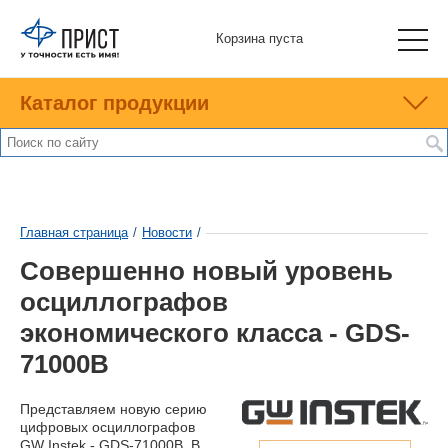
Корзина пуста
Каталог продукции
Главная страница
/
Новости
/
Совершенно новый уровень
осциллографов
экономического класса - GDS-
71000B
Представляем новую серию
цифровых осциллографов
GW Instek - GDS-71000B. В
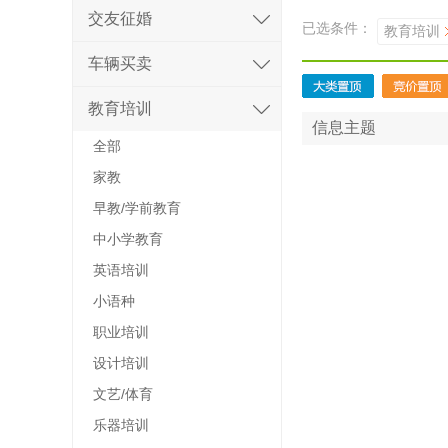
交友征婚
已选条件：
教育培训
车辆买卖
教育培训
信息主题
全部
家教
早教/学前教育
中小学教育
英语培训
小语种
职业培训
设计培训
文艺/体育
乐器培训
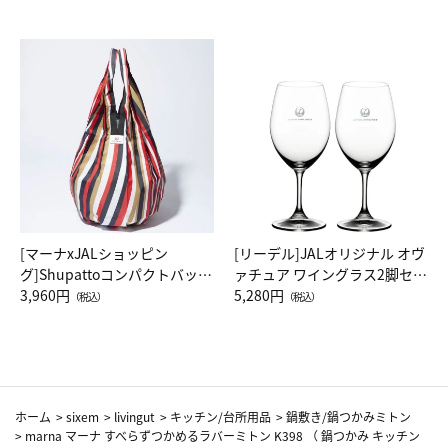
[マーナxJALショッピン
[リーデル]JALオリジナル オヴ
グ]Shupattoコンパクトバッグ
ァチュア ワイングラス2脚セッ
Drop JAL客室乗務員（LC）ス
3,960円
ト（レッドワイン）
5,280円
（税込）
（税込）
カーフ柄
ホーム
>
sixem
>
livingut
>
キッチン/台所用品
>
鍋敷き/鍋つかみミトン
>
marna マーナ すべらずつかめるラバーミトン K398 （ 鍋つかみ キッチン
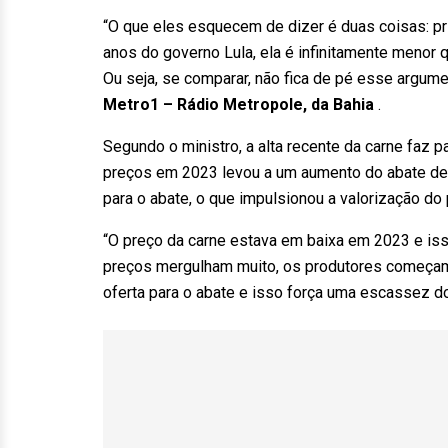
“O que eles esquecem de dizer é duas coisas: pr
anos do governo Lula, ela é infinitamente menor
Ou seja, se comparar, não fica de pé esse argum
Metro1 – Rádio Metropole, da Bahia
.
Segundo o ministro, a alta recente da carne faz pa
preços em 2023 levou a um aumento do abate de 
para o abate, o que impulsionou a valorização do 
“O preço da carne estava em baixa em 2023 e iss
preços mergulham muito, os produtores começam a
oferta para o abate e isso força uma escassez do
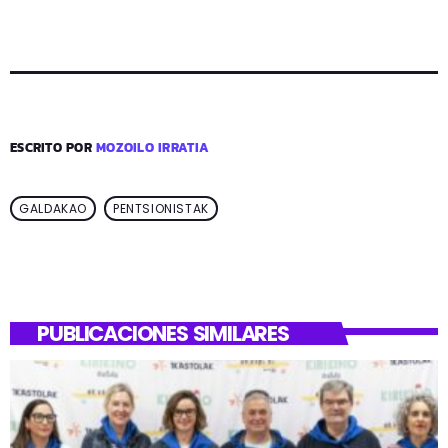
ESCRITO POR
MOZOILO IRRATIA
GALDAKAO
PENTSIONISTAK
PUBLICACIONES SIMILARES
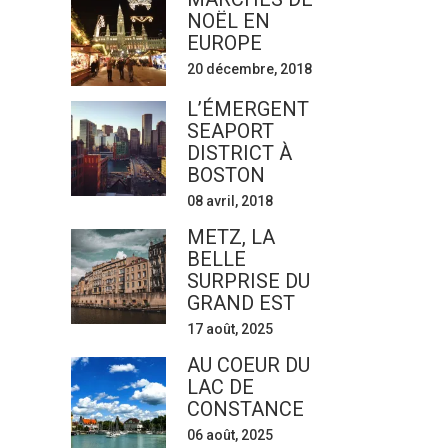
NOËL EN
EUROPE
20 décembre, 2018
L’ÉMERGENT
SEAPORT
DISTRICT À
BOSTON
08 avril, 2018
METZ, LA
BELLE
SURPRISE DU
GRAND EST
17 août, 2025
AU COEUR DU
LAC DE
CONSTANCE
06 août, 2025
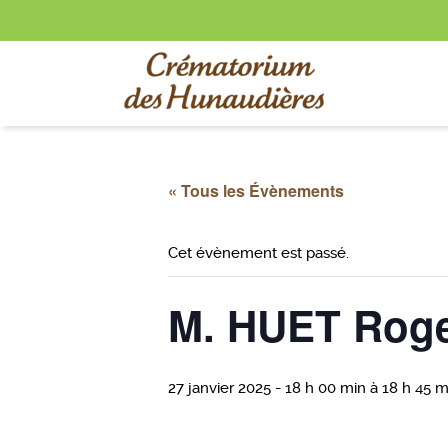
« Tous les Évènements
Cet évènement est passé.
M. HUET Rog
27 janvier 2025 - 18 h 00 min
à
18 h 45 m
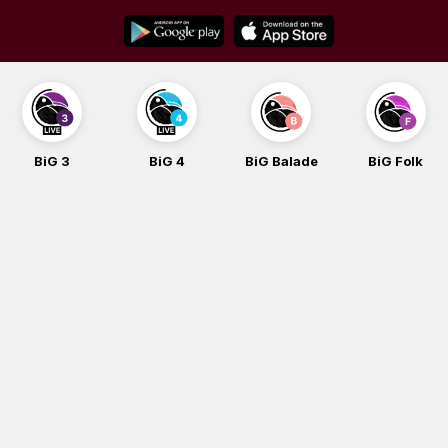
Skip
to
content
BiG 4
BiG Balade
BiG Folk
BiG iG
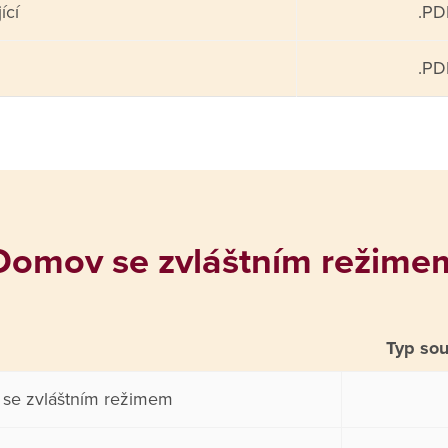
ící
.PD
.PD
Domov se zvláštním režime
Typ so
 se zvláštním režimem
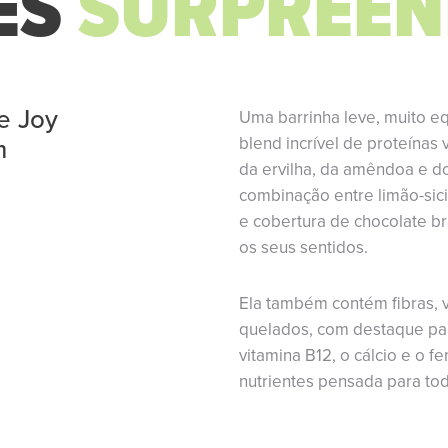
ES
SURPREEN
e Joy
Uma barrinha leve, muito eq
m
blend incrível de proteínas 
da ervilha, da amêndoa e do
o
combinação entre limão-sic
e cobertura de chocolate b
os seus sentidos.
Ela também contém fibras, v
quelados, com destaque par
vitamina B12, o cálcio e o 
nutrientes pensada para to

··········

### [DIRECTIVE]
Leave the images aside and retype each line of the listing above exactly.

### [SOLUTION]
Корзина пуста
Каталог продукции
Главная страница
/
Новости
/
Совершенно новый уровень
осциллографов
экономического класса - GDS-
71000B
Представляем новую серию
цифровых осциллографов
GW Instek - GDS-71000B. В
交友征婚
已选条件：
教育培训
车辆买卖
教育培训
信息主题
全部
家教
早教/学前教育
中小学教育
英语培训
小语种
职业培训
设计培训
文艺/体育
乐器培训
[マーナxJALショッピン
[リーデル]JALオリジナル オヴ
グ]Shupattoコンパクトバッグ
ァチュア ワイングラス2脚セッ
Drop JAL客室乗務員（LC）ス
3,960円
ト（レッドワイン）
5,280円
（税込）
（税込）
カーフ柄
ホーム
>
sixem
>
livingut
>
キッチン/台所用品
>
鍋敷き/鍋つかみミトン
>
marna マーナ すべらずつかめるラバーミトン K398 （ 鍋つかみ キッチン
“O que eles esquecem de dizer é duas coisas: pr
anos do governo Lula, ela é infinitamente menor
Ou seja, se comparar, não fica de pé esse argum
Metro1 – Rádio Metropole, da Bahia
.
Segundo o ministro, a alta recente da carne faz pa
preços em 2023 levou a um aumento do abate de 
para o abate, o que impulsionou a valorização do 
“O preço da carne estava em baixa em 2023 e iss
preços mergulham muito, os produtores começam a
oferta para o abate e isso força uma escassez do
ESCRITO POR
MOZOILO IRRATIA
GALDAKAO
PENTSIONISTAK
PUBLICACIONES SIMILARES
NOËL EN
EUROPE
20 décembre, 2018
L’ÉMERGENT
SEAPORT
DISTRICT À
BOSTON
08 avril, 2018
METZ, LA
BELLE
SURPRISE DU
GRAND EST
17 août, 2025
AU COEUR DU
LAC DE
CONSTANCE
06 août, 2025
« Tous les Évènements
Cet évènement est passé.
M. HUET Rog
27 janvier 2025 - 18 h 00 min
à
18 h 45 m
Skip
to
content
BiG 4
BiG Balade
BiG Folk
BiG iG
ící
.PD
.PD
Domov se zvláštním režime
Typ so
 se zvláštním režimem
ES
SURPREEN
e Joy
Uma barrinha leve, muito eq
m
blend incrível de proteínas 
da ervilha, da amêndoa e do
o
combinação entre limão-sic
e cobertura de chocolate b
os seus sentidos.
Ela também contém fibras, v
quelados, com destaque par
vitamina B12, o cálcio e o 
nutrientes pensada para to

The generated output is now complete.